I bought a ton of stuff when Seger was a puppy and gave away a bunch of it because he didn't like it. Soooo...I hold off on buying to many toys. I do have a pile of fleece in the house to make toys with. They don't really last all that long but are easy to make. The unstuffed animal squeaker toys are always a winner. And Tide detergent cups. LOL 

Oh! and Ruffwear turnup toys. The best ever. They are small so you'll have to decide how ling he has them. 

And toilet paper rolls
https://www.facebook.com/michelle.j...331490443/?type=2&video_source=user_video_tab

And dog beds
https://www.facebook.com/michelle.j...769676368/?type=2&video_source=user_video_tab


So the main theme is...all the dog toys laying on the floor while she's killing the toilet paper roll and dog bed.


----------



## Chuck94! (Feb 8, 2018)

Jax08 said:


> Personally, I only use a vest for tracking because there is so much to carry. Food, articles, markers, ball. I bought a cheap fishing vest for that. Other people like the small game hunting vests
> 
> My favorite is just a plain ole hoodie and pants with lots of pockets. I put the all in my hood on recalls. E-collar remote in my pocket.
> 
> ...


I really like the Garmin e-collar we have!


----------



## CometDog (Aug 22, 2017)

I always have done the puppy nesting thing and wound up giving a lot of it away lol 

Things I did use, out of the oh 40 things that I bought for the puppy- puppy stage stage that I actually used during the puppy-puppy stage:

Flirt pole with fleece and leather flaps on it
Bowls for training position (rubber kind from tractor supply) for a whopping 2 weeks or so. Should have stuck with that though. My bad. 
Little flat collar and light lead
Puppy harness for playing flirt pole w/decoy
Multiple dish towels were sacrificed as tug toys. Never unattended though
Treat pouch and Bandaids for my fingers for the using food stage of puppy/young dog training

At 4 to 5 months I added/started using:
Nylon slip collar (leash reactive)
Leather agitation harness for bite work
regular flat collar 
6 ft 3/4 leather lead
Light long line
Light thin leather puppy tug

At 6 months I added pretty much rest of things I use for my grown dog:
Mr. Prong.
And I also got him a nice personalized nylon webbing 1.75 inch flat collar that has an inside hidden strap that will accommodate an ecollar. I don't use one at this time, but there was no price difference between the one that had the hidden strap or not. And the inside strap in not intrusive in any way. It will be his final collar since it adjusts 19" to 25" 
Firehose tugs
Gappay balls
Tracking lead
Fur Saver

I also have stuff for IGP like articles, IGP1 dumbells, chalk for marking corners, tracking flags. Fans for my truck for hot training days. Non spill bowls for water in the truck/crates. Oh, and I always carry a good person AND K9 first aid kit. And recovery electrolyte powder for their water for hot days when I work them. 

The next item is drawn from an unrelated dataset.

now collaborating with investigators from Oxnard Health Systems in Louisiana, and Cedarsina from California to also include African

Hmmm, let's see...for the puppy chewing phase-he never got into Kongs- the ram horns worked well. I still have them laying around and have been meaning to look into their impact of wear and tear on adult teeth. I brought them in for the pup, and Valor wound up loving them..and the puppy now has adult teeth but still likes them. I don't like marrow bones for that reason- wear and tear on teeth, but horns are hair..still do need to read up. I am not a huge fan of fostering, in adults at least, the need to chew recreationally for periods of extended time in any event. I am not totally against it, but I do like when a dog can settle without occupying themselves with chewing. 

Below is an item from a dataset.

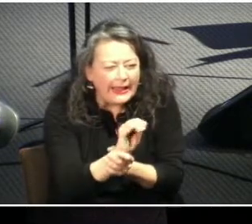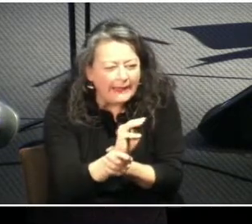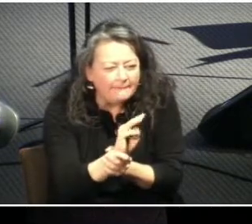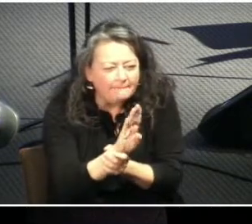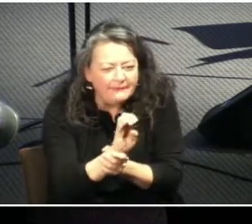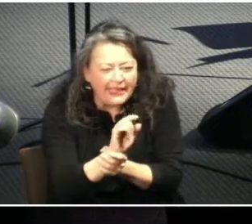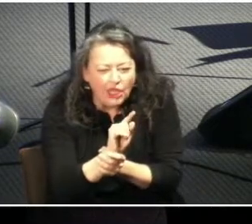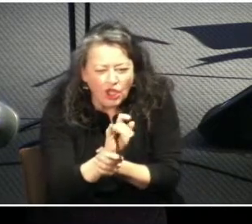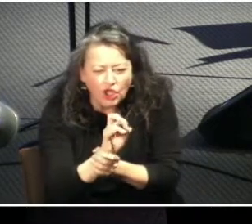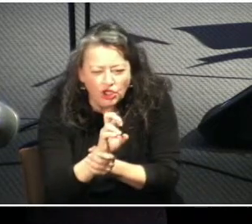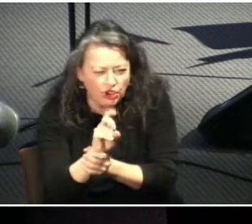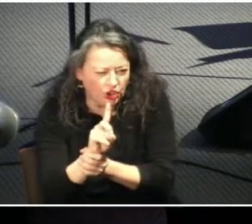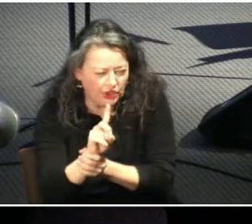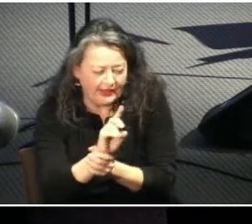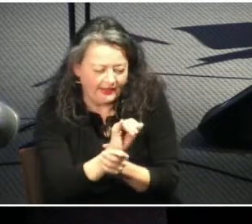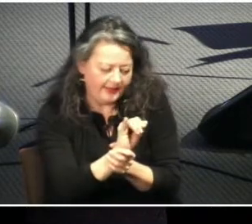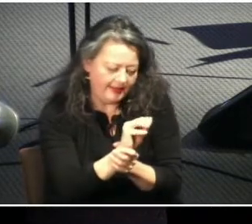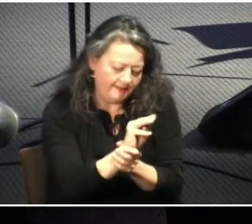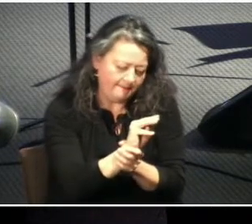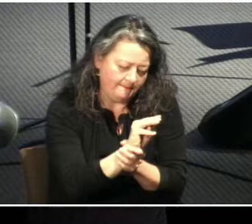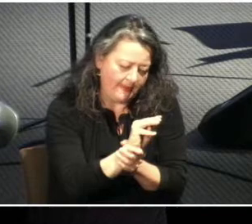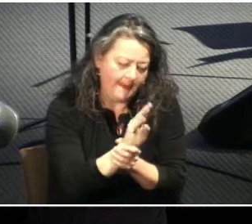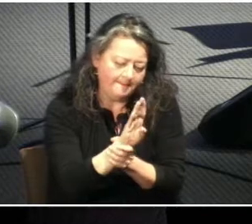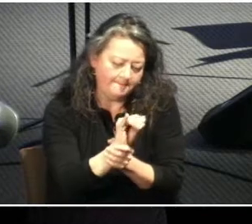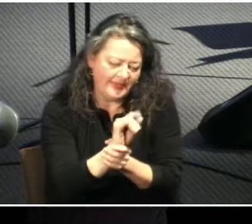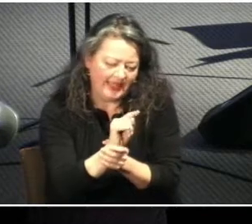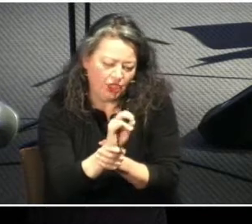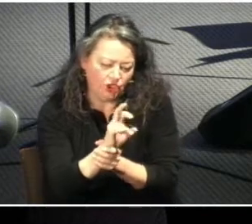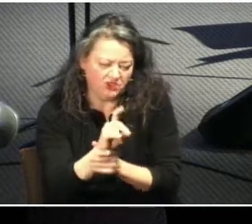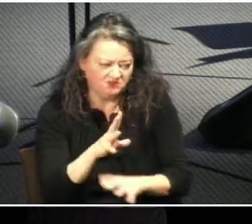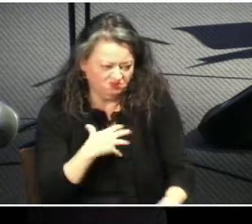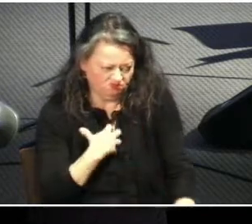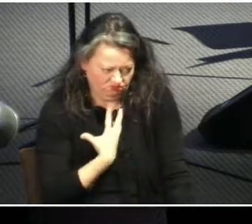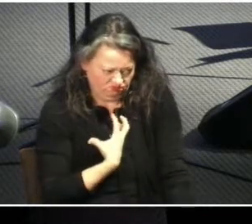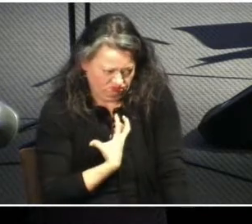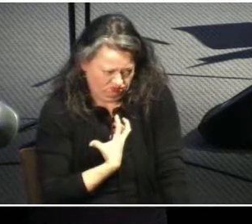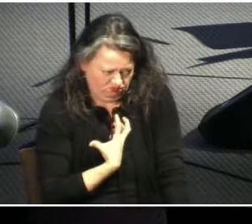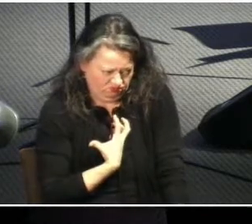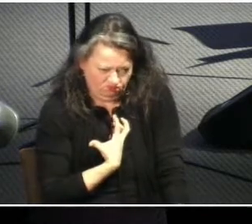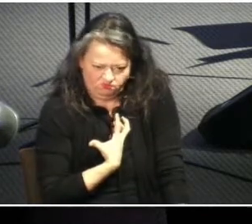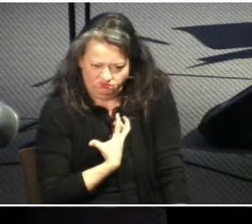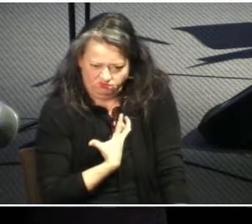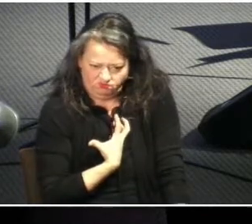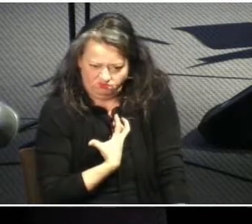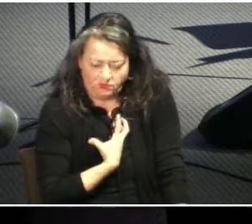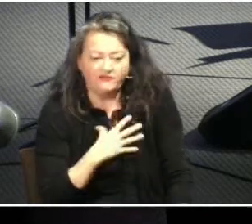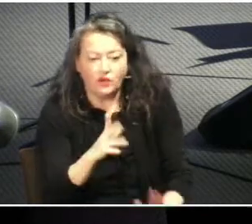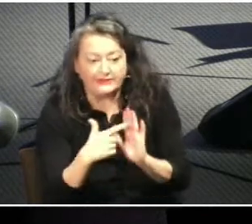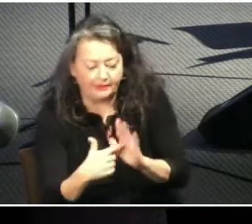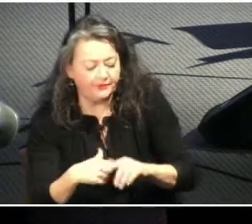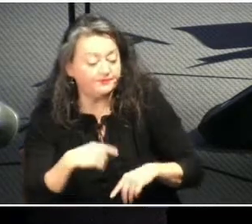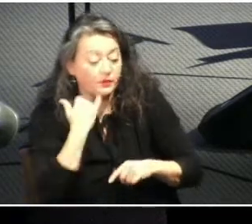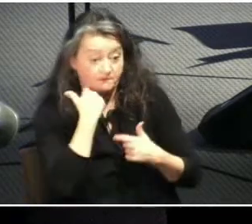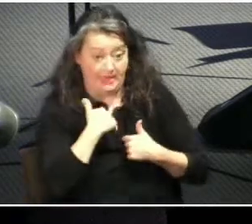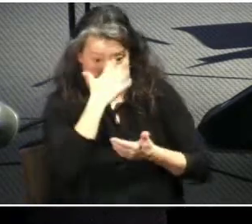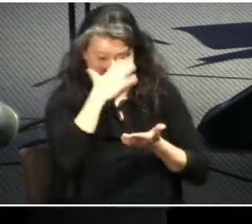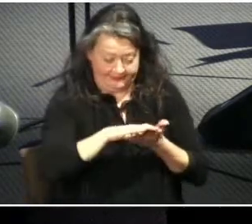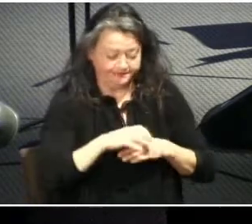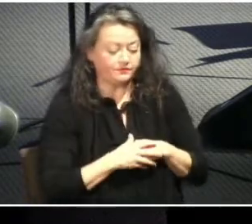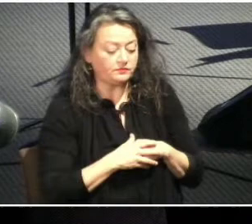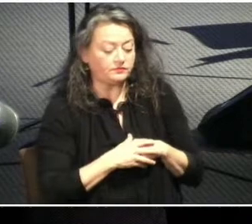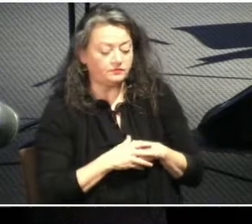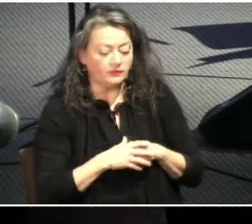bitterness towards our wives? Do we think that because we had a stressful day at work, we are justified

I don't use a vest either for OB. I have no issue with them but to me it is just one more thing to phase out. I stick stuff everywhere. Good pockets help a ton. In hot weather as gross as it is I have slimy tugs and balls jammed in shirts, back of bike shorts lol I once had *someone* at a seminar tell me I had lettuce from lunch stuck on my chest..but it was grass from keeping my dog's tug in my shirt lolol Oh and a few weeks ago I fell asleep overnight with an article stuck in my sports bra. Ready for the track!!! lol 

For toys the Tuff Kong "rope inside a toy animal" (non stuffed) work for us. Any toy really, no matter how much it is for "power chewers", is time stamped around here. They play rough with it, I keep an eye on their condition, and toss when they start to lose stuffing or tear. The dogs usually stop engaging each other and/or me with them once the toy is about to die. When they settle in on the floor and get all comfy to really chew it, that is my clue there has been a breach lol My dogs do like Jolly balls as well. They last a bit before someone rips a handle off, and then they are still good after you trim off the remaining handle. Oh and those super tough black tires stand up for a while, if you stay away from the cheap ones. 

I'm sure I forgot stuff I have bought and currently use lol But hope all the posts here make you think of fun things to buy. I LOVE buying things for dogs. I have to discipline myself hahaha 

Enjoy the tortuous nesting period


----------



## LuvShepherds (May 27, 2012)

I love those pictures. Your dog is flying! 

Where do you find vests? I tried a hunting vest on in a sporting good store once and it was huge. Then I thought I’d make one, but that never happened.


----------



## Cas_H (Mar 1, 2019)

Does anyone have reccomendations for a light weight training vest that doesn't retain a lot of heat? I overheat easily and want one I can use all year.


----------



## Momto2GSDs (Mar 22, 2012)

GREAT light weight training vest developed by Forrest Micke (dog trainer associated with Michael Ellis) It has a vented back panel. 

His company is called D-Town Gear: https://www.dtowngear.com/shopall/warmweatherutilityvest Vests are on sale right now!


Forrest Micke Info: https://www.forrestmicke.com/ 

Leerburg sells his video's: https://leerburg.com/fsearch/results.php?terms=forrest%20micke%20videos 


Moms


----------



## Jax08 (Feb 13, 2009)

You can get an apron instead of a vest
https://www.hallmarkk9.com/gappaykilttrainingpouch.aspx


----------